Podcast Episode: Kitchen Table Stoic: Chapter One

Pip: Another Think Coming — where mguhlin asks the kind of questions most of us quietly shelve between the second cup of coffee and the commute.

Mara: Today we're sitting with one of those questions: what ancient Stoic philosophy actually sounds like when it lands at a real kitchen table, between a father and a son, at midnight.

Pip: Let's start with that kitchen, that conversation, and what Epictetus sounds like in plain English.

Kitchen Table Stoic: Chapter One

Pip: The setup here is disarmingly simple — the Enchiridion is dense, so what if its core ideas were dramatized as a late-night father-son conversation instead?

Mara: The framing comes right from the preface: "The lessons are there but the wording is a bit different than what I am accustomed to. So, I wondered, what might it look like in common speak as a conversation between a father, Juan, and his son, Edward."

Pip: That's the whole engine of the piece. Ancient philosophy is not inaccessible because it's difficult — it's inaccessible because it's dressed wrong.

Mara: Chapter One is titled The Circle of Control, and it opens with the Stoic premise stated plainly: "Some things are up to us, and some things aren't. What's up to us is our own perspective, our goals, and our choices. What's out of our hands is our health, our wealth, and our reputation."

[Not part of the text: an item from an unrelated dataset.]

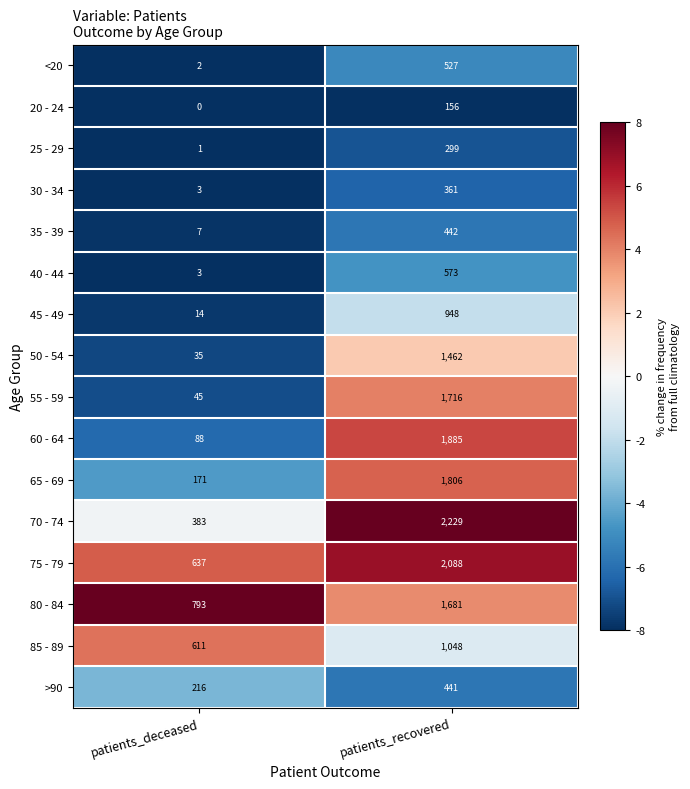

List the series in order of their peak value, highest first.

70 - 74, 75 - 79, 60 - 64, 65 - 69, 55 - 59, 80 - 84, 50 - 54, 85 - 89, 45 - 49, 40 - 44, <20, 35 - 39, >90, 30 - 34, 25 - 29, 20 - 24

Pip: Which is the kind of sentence that sounds reasonable until you actually try to live by it.

Mara: The dialogue makes that tension immediate. Edward is in his early twenties, staring at his laptop, stressed about a promotion, a tanking savings account, and what people are saying about him online after a project failed. Juan slides him a coffee and starts breaking it down.

Pip: And Edward does what any reasonable person does — he pushes back. He tells his father that his reputation and his money are definitely his business.

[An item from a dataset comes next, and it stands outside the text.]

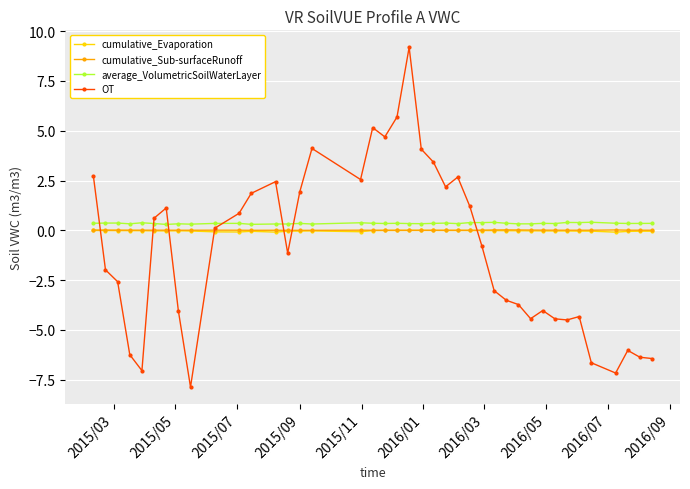

True or false: average_VolumetricSoilWaterLayer and OT intersect in this chart.

True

Mara: Juan's answer is the hinge of the whole chapter: "No, they affect you, but you don't control them." He goes on to say that chasing both inner peace and high-status outcomes with the same intensity means you will probably ruin both, because desperation corrupts the decisions that actually were in your hands.

Pip: The dramatized format earns its keep there — hearing Edward resist makes the philosophy feel like something you'd actually have to argue yourself into, not a bumper sticker you'd nod at.

Mara: The chapter closes with Juan's instruction to keep desires local, focused on growth and how you treat people, and for now to simply take life easy and walk with a light touch. Five more chapters are coming in the days ahead.

Pip: Stoicism at the kitchen table — turns out the hardest philosophy to argue with is the one your dad delivers over coffee.


Mara: The circle of control is a small idea with a very long reach — once you start sorting what's yours and what isn't, it changes what you're even trying to do.

Pip: More chapters to come. We'll be back when the next one lands.